_Source text_
++++++++

The most common side effects of HRT include soreness of the breasts, mood swings, bloating and vaginal bleeding. But just like the contraceptive pill, also an example of a synthetic oestrogens and progesterones, each brand will give you different side effects and you may have to try a few different ones before you get the one that suits you best.
How long should you take HRT?
The recommended duration for HRT is less than five years, as long-term risks beyond this point have not been well-studied. However, many women experience symptoms for up to ten years and opt for longer therapy. With that said, many women find no difficulty in discontinuing oestrogen. Studies have demonstrated that about 50% of women stop therapy within one year, with 75% stopping within two years. It’s important to know that abruptly stopping therapy can result in the return of symptoms. Despite this, studies have not conclusively shown a benefit provided by tapering off HRT. Other than the return of symptoms, the downside to stopping is decreased protection of osteoporosis. This is balanced by the decreased risk of breast cancer, resulting in a patient specific decision.

++++++++

Data drawn from a collection:
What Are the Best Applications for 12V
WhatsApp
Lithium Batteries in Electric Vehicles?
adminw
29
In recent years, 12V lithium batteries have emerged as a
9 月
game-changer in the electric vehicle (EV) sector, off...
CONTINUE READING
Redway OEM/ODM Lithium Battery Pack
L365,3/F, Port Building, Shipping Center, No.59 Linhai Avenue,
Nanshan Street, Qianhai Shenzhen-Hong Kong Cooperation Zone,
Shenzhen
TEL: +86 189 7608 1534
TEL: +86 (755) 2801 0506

++++++++

_Goal of the exercise_
Can you copy the HRT passage word for word between "How long should" and "patient specific decision.", inclusive? Work from the HRT passage alone.

_Task solution_
How long should you take HRT?
The recommended duration for HRT is less than five years, as long-term risks beyond this point have not been well-studied. However, many women experience symptoms for up to ten years and opt for longer therapy. With that said, many women find no difficulty in discontinuing oestrogen. Studies have demonstrated that about 50% of women stop therapy within one year, with 75% stopping within two years. It’s important to know that abruptly stopping therapy can result in the return of symptoms. Despite this, studies have not conclusively shown a benefit provided by tapering off HRT. Other than the return of symptoms, the downside to stopping is decreased protection of osteoporosis. This is balanced by the decreased risk of breast cancer, resulting in a patient specific decision.